Comment 5 Jerry DeLisle 2017-05-01 18:45:21 UTC
(In reply to janus from comment #4)
> (In reply to Jerry DeLisle from comment #3)
> > I think this depends a lot on the compiler implementation.
> 
> I don't actually think the calling of finalization routines is supposed to
> depend on the compiler implementation. F08 is rather clear on where it
> should happen, I guess.
> 
> For the missing cases, see also:
> * PR 64290 (No finalization at deallocation of LHS)
> * PR 65347 (Final subroutine not called for function result)
> 
> and PR 37336 comment 27 which includes both of them.

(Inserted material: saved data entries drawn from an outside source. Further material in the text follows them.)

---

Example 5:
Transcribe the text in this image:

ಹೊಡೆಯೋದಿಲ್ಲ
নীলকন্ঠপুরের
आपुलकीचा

My only thought here is that those conditions may be A or B or C vs A and B and C

If the finalization is to for example deallocate something, would we end up trying to deallocate more than once? It seems to me that it depends on how many actual instances of the object were created.
Comment 6 Andrew Wood 2017-08-28 09:20:17 UTC
For info, the actual code I was developing did use the finalization subroutine to deallocate pointers, which resulted in seg faults when compiled with ifort. This was how I discovered the problem.

I also reported the problem to PGI. The latest version of pgfortran (17.7) now produces the same behaviour as ifort:

> pgfortran -V

pgfortran 17.5-0 64-bit target on x86-64 Linux -tp haswell 
PGI Compilers and Tools
Copyright (c) 2017, NVIDIA CORPORATION.  All rights reserved.

> pgfortran prog.f90 && ./a.out 
 In SUBROUTINE t_final




> pgfortran -V

pgfortran 17.7-0 64-bit target on x86-64 Linux -tp haswell 
PGI Compilers and Tools
Copyright (c) 2017, NVIDIA CORPORATION.  All rights reserved.

> pgfortran prog.f90 && ./a.out 
 In SUBROUTINE t_final
 In SUBROUTINE t_final
 In SUBROUTINE t_final
Comment 7 Jürgen Reuter 2018-10-05 09:26:29 UTC
This is still present in the actual trunk.